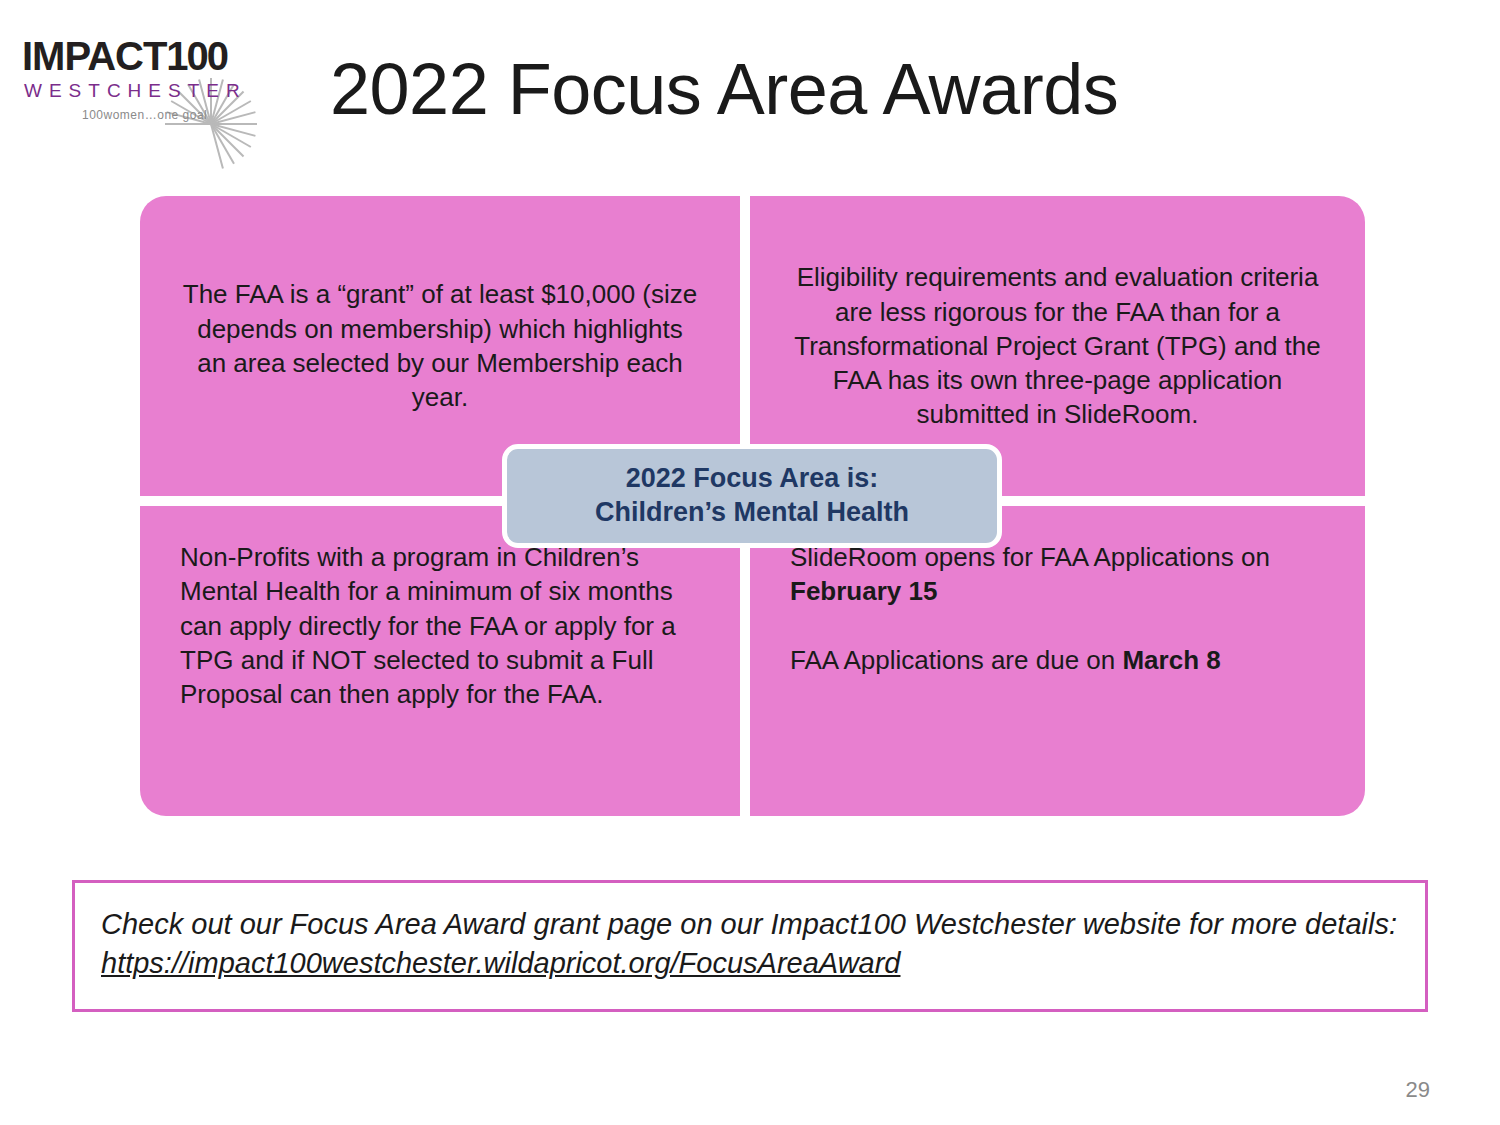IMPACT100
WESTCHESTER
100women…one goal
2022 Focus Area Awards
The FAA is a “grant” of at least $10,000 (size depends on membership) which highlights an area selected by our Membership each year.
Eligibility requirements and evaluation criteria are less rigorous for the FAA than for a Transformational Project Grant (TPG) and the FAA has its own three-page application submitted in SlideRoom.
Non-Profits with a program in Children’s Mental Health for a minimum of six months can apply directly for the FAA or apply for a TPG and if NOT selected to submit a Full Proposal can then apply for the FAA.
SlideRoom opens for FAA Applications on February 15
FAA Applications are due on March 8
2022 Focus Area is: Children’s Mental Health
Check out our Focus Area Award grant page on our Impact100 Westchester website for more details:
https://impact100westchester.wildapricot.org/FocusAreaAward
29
________________________________________
## ACTIVITY
Begin at the line containing "SlideRoom opens for" and reproduce each line through the end of the records above.

## YOUR RESPONSE
SlideRoom opens for FAA Applications on February 15
FAA Applications are due on March 8
2022 Focus Area is: Children’s Mental Health
Check out our Focus Area Award grant page on our Impact100 Westchester website for more details:
https://impact100westchester.wildapricot.org/FocusAreaAward
29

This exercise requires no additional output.